Substantial alterations are taking place in your muscle biochemistry after one month. All of the detraining changes outlined above now continue to get worse and changes in muscle are now becoming prominent. By now, your muscle capillarisation will have returned to your pre-training baseline.
Two to Three Months
Your heart is noticeably less muscular after two months of inactivity. The thickness of the muscle walls that comprise the pumping chambers is reduced by as much as twenty-five percent. The muscle mitochondria, the power producers, are also becoming less efficient at using oxygen to produce energy in your muscles. This efficiency can decline by twenty-five to forty-five percent up to twelve weeks after you quit riding your bike.
The Missing Data
There’s surprisingly little published data or research on the actual fitness losses during an extended period of detraining. The lack of data is to be expected as it’s very difficult to recruit a group of cyclists who take training seriously, and then ask them to stop training for a month or more while their hard-earned fitness ebbs away.
Get Back On
So, how long will it take you to regain your level of fitness when you start cycling again? It’s hard to predict for each individual but after a three-month hiatus, a week or two of training will not return you to your peak condition. The sad part is, if your layoff was long, it may take you nearly as long to retrain as it did to become fit initially. It will be a bit abbreviated as your body already has been accustomed to that level of fitness so getting back to there is slightly easier.

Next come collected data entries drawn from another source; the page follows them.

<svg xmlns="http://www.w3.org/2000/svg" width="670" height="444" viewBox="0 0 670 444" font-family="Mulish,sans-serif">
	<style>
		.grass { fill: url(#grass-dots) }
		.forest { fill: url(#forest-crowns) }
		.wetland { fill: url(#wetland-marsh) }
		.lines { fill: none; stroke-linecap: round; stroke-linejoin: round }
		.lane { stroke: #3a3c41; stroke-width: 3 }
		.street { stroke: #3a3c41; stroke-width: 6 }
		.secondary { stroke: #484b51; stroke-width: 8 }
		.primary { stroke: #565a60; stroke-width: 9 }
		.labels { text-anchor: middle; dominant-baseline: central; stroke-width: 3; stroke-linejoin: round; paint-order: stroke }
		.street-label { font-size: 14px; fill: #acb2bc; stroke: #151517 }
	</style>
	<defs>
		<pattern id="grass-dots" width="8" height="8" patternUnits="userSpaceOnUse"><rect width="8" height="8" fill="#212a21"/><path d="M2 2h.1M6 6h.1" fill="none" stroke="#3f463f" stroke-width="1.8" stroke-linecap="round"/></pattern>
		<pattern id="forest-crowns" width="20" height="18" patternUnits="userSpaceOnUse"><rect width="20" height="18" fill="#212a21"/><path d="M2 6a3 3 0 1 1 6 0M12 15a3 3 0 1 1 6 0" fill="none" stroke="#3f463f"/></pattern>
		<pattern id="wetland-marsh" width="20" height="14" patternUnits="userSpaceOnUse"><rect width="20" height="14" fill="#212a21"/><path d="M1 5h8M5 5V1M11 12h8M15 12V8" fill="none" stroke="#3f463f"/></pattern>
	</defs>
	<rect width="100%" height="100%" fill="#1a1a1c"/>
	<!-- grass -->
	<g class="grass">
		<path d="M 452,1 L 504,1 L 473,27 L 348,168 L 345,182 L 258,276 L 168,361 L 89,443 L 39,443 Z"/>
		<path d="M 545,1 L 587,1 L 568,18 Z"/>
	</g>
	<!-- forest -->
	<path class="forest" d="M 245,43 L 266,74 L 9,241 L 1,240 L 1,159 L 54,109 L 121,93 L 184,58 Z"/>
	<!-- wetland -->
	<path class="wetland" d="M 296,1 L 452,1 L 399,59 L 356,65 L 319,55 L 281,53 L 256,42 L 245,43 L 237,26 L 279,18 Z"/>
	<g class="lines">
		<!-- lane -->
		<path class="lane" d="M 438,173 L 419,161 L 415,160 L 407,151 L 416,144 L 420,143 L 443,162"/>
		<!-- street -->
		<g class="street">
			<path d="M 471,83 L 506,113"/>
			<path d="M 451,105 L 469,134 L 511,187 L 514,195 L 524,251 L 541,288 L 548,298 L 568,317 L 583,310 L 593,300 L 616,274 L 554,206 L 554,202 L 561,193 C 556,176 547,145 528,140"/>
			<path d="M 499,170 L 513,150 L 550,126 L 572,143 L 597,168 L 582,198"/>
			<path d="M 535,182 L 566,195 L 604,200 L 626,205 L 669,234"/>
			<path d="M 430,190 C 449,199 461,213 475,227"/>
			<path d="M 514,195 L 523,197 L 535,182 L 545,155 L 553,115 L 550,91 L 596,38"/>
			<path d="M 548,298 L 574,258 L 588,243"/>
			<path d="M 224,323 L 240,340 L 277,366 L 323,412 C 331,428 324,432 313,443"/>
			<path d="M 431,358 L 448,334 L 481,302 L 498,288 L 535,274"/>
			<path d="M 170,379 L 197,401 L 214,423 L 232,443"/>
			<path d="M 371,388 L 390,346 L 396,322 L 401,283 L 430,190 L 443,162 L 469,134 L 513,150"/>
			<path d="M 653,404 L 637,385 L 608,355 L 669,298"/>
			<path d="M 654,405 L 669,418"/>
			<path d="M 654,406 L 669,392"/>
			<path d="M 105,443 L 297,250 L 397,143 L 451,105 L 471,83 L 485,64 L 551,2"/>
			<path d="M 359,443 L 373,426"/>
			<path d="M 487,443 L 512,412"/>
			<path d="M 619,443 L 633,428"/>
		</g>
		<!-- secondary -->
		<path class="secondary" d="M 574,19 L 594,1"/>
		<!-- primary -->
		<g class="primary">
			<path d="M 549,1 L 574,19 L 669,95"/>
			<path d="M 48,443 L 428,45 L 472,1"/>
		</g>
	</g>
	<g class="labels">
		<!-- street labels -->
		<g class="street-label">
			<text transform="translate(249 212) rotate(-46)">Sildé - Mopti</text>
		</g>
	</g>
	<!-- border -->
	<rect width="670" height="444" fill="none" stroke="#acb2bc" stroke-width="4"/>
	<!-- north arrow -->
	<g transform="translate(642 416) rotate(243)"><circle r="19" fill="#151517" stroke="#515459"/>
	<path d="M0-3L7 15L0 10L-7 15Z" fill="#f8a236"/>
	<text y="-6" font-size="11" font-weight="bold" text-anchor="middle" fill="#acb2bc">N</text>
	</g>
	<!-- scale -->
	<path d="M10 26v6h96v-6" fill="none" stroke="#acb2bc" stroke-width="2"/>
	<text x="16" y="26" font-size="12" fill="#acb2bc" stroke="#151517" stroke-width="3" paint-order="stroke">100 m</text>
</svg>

If you’re forced to abandon your normal cycling routine for more than two weeks, attempt an abridged cycling schedule, even if it’s one ride per week, rather than stopping altogether. If you don’t have time for a good ride, you can break it up into several shorter rides. One option is to do two or three short sessions a week of high-intensity interval training. One-minute sprints of cycling, alternating with one-minute rests for a total of 10 minutes. Research shows that this can be a good way to maintain aerobic fitness, without significant detraining effects.
Anything is Better Than Nothing
If you have stopped exercising because of an injury, such as a broken bone or ruptured tendon, you can slow the detraining effect by working unaffected muscle groups, such as exercising the opposite arm or leg. Anything is better than nothing. Be safe out there and stay on your bike if at all possible.